CONSIGNE A
Recopiez sans aucune modification les lignes des enregistrements, de la ligne contenant « red arrow: moved 7 px up » jusqu'à la ligne contenant « purple cross: moved 19 », ces deux lignes comprises. Laissez de côté les lignes qui désignent une image.

___ EXTRAIT DU TEXTE ___

Date de publication du RFC : Juillet 2011
Auteur(s) du RFC : J. Abley (ICANN), W. Maton (NRC-CNRC)
Pour information
Réalisé dans le cadre du groupe de travail IETF dnsop
Première rédaction de cet article le 14 juillet 2011
Le système AS112, autrefois décrit dans ce RFC, est à la fois un utile composant du DNS, améliorant les performances et reduisant la charge du réseau, un banc d'essai pour des nouvelles techniques comme l'anycast, et une expérimentation sociale, celle d'un service 100 % acentré. Il est désormais documenté dans le RFC 7534.
Comme beaucoup de bonnes choses sur l'Internet, la documentation arrive comme les carabiniers, longtemps après. Car l'AS112 tourne depuis des années. Pour comprendre son rôle, il faut d'abord se pencher sur le problème à résoudre.

___ MATÉRIEL DE TRAVAIL ___

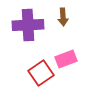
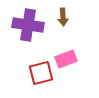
purple cross: rotated 12 degrees clockwise
red square: rotated 20 degrees clockwise
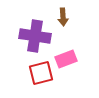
purple cross: moved 7 px right, 11 px down
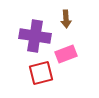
brown arrow: moved 3 px right, 2 px down
pink rectangle: moved 5 px up
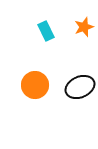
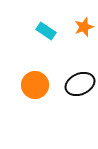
cyan rectangle: rotated 30 degrees counterclockwise
black ellipse: moved 3 px up
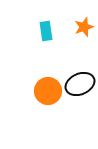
cyan rectangle: rotated 48 degrees clockwise
orange circle: moved 13 px right, 6 px down
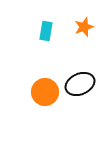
cyan rectangle: rotated 18 degrees clockwise
orange circle: moved 3 px left, 1 px down
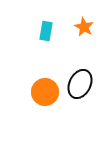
orange star: rotated 24 degrees counterclockwise
black ellipse: rotated 40 degrees counterclockwise
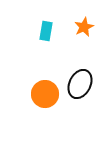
orange star: rotated 18 degrees clockwise
orange circle: moved 2 px down
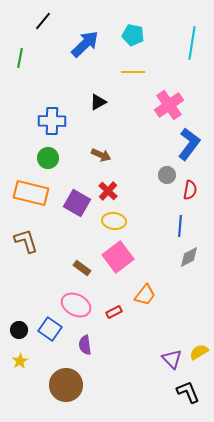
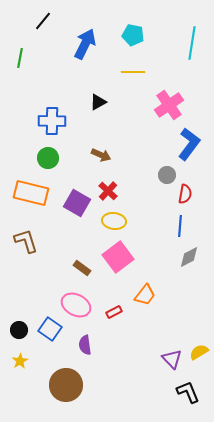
blue arrow: rotated 20 degrees counterclockwise
red semicircle: moved 5 px left, 4 px down
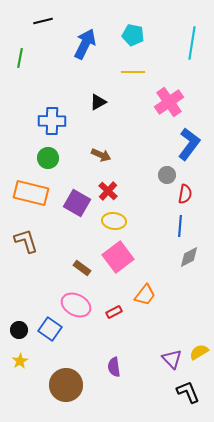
black line: rotated 36 degrees clockwise
pink cross: moved 3 px up
purple semicircle: moved 29 px right, 22 px down
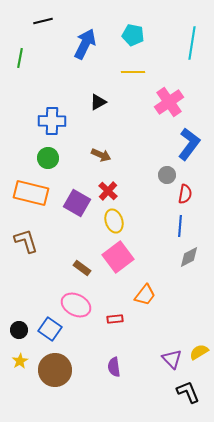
yellow ellipse: rotated 65 degrees clockwise
red rectangle: moved 1 px right, 7 px down; rotated 21 degrees clockwise
brown circle: moved 11 px left, 15 px up
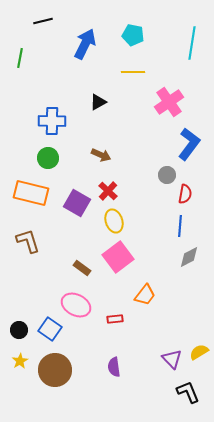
brown L-shape: moved 2 px right
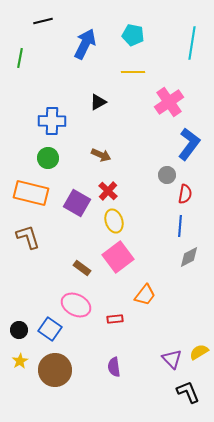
brown L-shape: moved 4 px up
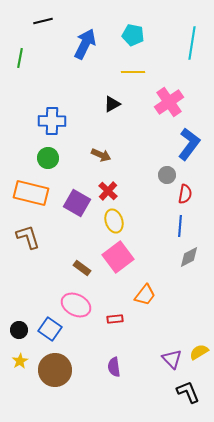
black triangle: moved 14 px right, 2 px down
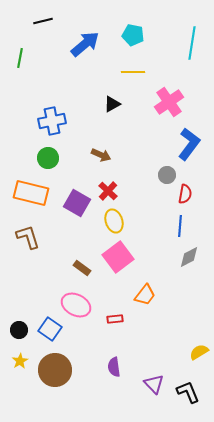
blue arrow: rotated 24 degrees clockwise
blue cross: rotated 12 degrees counterclockwise
purple triangle: moved 18 px left, 25 px down
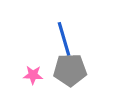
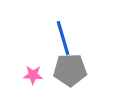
blue line: moved 1 px left, 1 px up
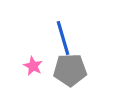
pink star: moved 9 px up; rotated 24 degrees clockwise
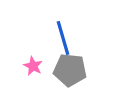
gray pentagon: rotated 8 degrees clockwise
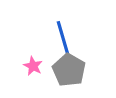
gray pentagon: moved 1 px left; rotated 24 degrees clockwise
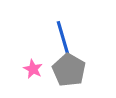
pink star: moved 3 px down
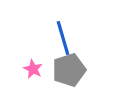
gray pentagon: rotated 24 degrees clockwise
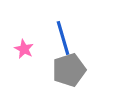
pink star: moved 9 px left, 20 px up
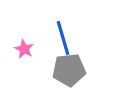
gray pentagon: rotated 12 degrees clockwise
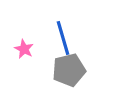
gray pentagon: rotated 8 degrees counterclockwise
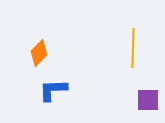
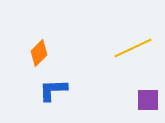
yellow line: rotated 63 degrees clockwise
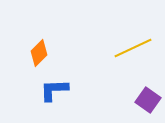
blue L-shape: moved 1 px right
purple square: rotated 35 degrees clockwise
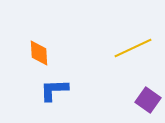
orange diamond: rotated 48 degrees counterclockwise
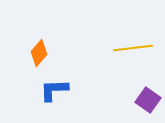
yellow line: rotated 18 degrees clockwise
orange diamond: rotated 44 degrees clockwise
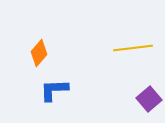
purple square: moved 1 px right, 1 px up; rotated 15 degrees clockwise
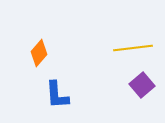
blue L-shape: moved 3 px right, 5 px down; rotated 92 degrees counterclockwise
purple square: moved 7 px left, 14 px up
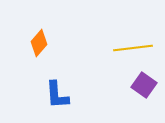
orange diamond: moved 10 px up
purple square: moved 2 px right; rotated 15 degrees counterclockwise
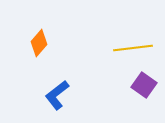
blue L-shape: rotated 56 degrees clockwise
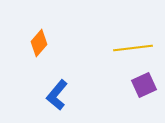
purple square: rotated 30 degrees clockwise
blue L-shape: rotated 12 degrees counterclockwise
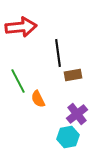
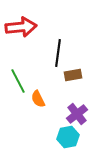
black line: rotated 16 degrees clockwise
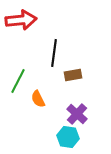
red arrow: moved 7 px up
black line: moved 4 px left
green line: rotated 55 degrees clockwise
purple cross: rotated 10 degrees counterclockwise
cyan hexagon: rotated 20 degrees clockwise
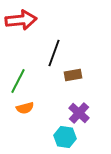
black line: rotated 12 degrees clockwise
orange semicircle: moved 13 px left, 9 px down; rotated 78 degrees counterclockwise
purple cross: moved 2 px right, 1 px up
cyan hexagon: moved 3 px left
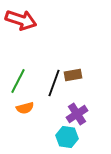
red arrow: rotated 24 degrees clockwise
black line: moved 30 px down
purple cross: moved 2 px left, 1 px down; rotated 15 degrees clockwise
cyan hexagon: moved 2 px right
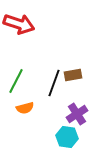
red arrow: moved 2 px left, 4 px down
green line: moved 2 px left
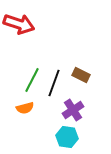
brown rectangle: moved 8 px right; rotated 36 degrees clockwise
green line: moved 16 px right, 1 px up
purple cross: moved 4 px left, 4 px up
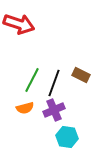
purple cross: moved 19 px left; rotated 10 degrees clockwise
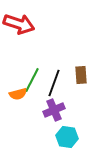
brown rectangle: rotated 60 degrees clockwise
orange semicircle: moved 7 px left, 14 px up
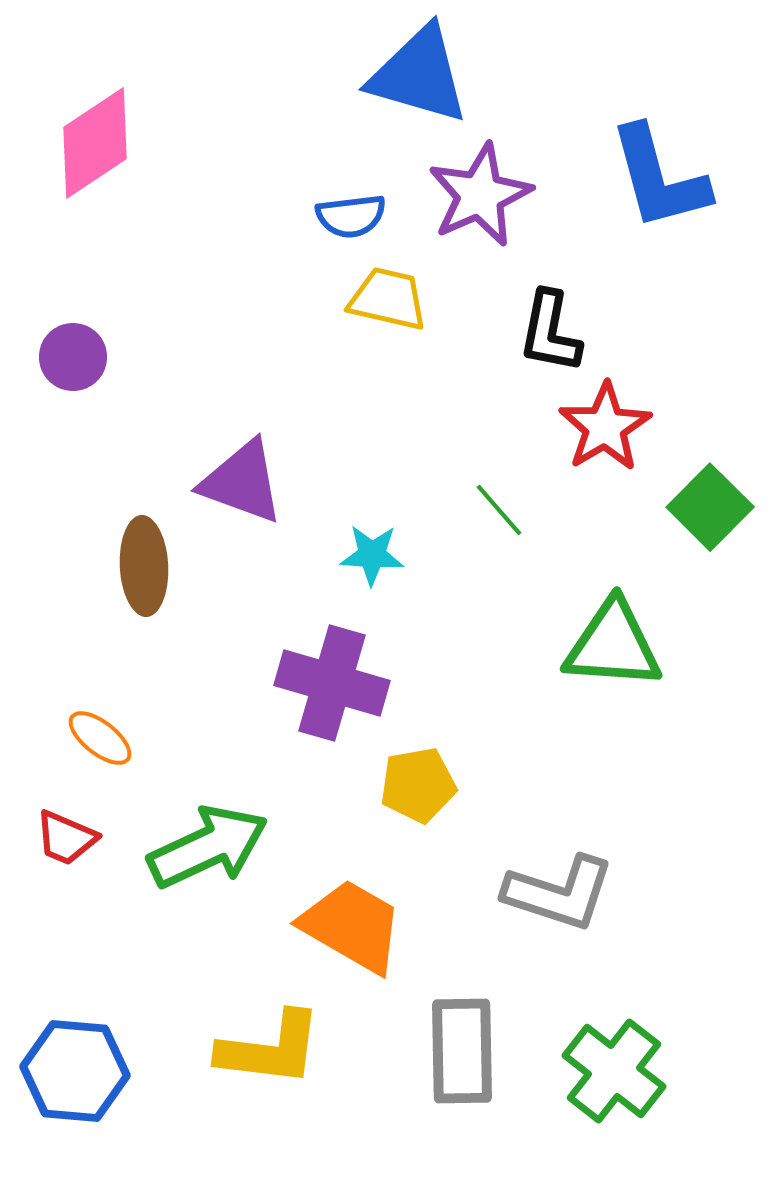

___

CONSIGNE B
D'après l'article sur le système AS112, répondez aux questions suivantes :
(i) Qui sont les auteurs du RFC ?
(ii) Dans quel groupe de travail de l'IETF le RFC a-t-il été réalisé ?
(iii) Dans quel RFC le système AS112 est-il désormais documenté ?

SOLUTION RÉDIGÉE A
red arrow: moved 7 px up
black line: moved 4 px left
green line: rotated 55 degrees clockwise
purple cross: rotated 10 degrees counterclockwise
cyan hexagon: rotated 20 degrees clockwise
black line: rotated 12 degrees clockwise
orange semicircle: moved 13 px left, 9 px down; rotated 78 degrees counterclockwise
purple cross: moved 2 px right, 1 px up
cyan hexagon: moved 3 px left
red arrow: rotated 24 degrees clockwise
black line: moved 30 px down
purple cross: moved 2 px left, 1 px down; rotated 15 degrees clockwise
cyan hexagon: moved 2 px right
red arrow: moved 2 px left, 4 px down
green line: moved 2 px left
brown rectangle: moved 8 px right; rotated 36 degrees clockwise
green line: moved 16 px right, 1 px up
purple cross: moved 4 px left, 4 px up
purple cross: moved 19 px left; rotated 10 degrees clockwise

SOLUTION RÉDIGÉE B
(i) J. Abley (ICANN) et W. Maton (NRC-CNRC).
(ii) Le groupe de travail dnsop.
(iii) Le RFC 7534.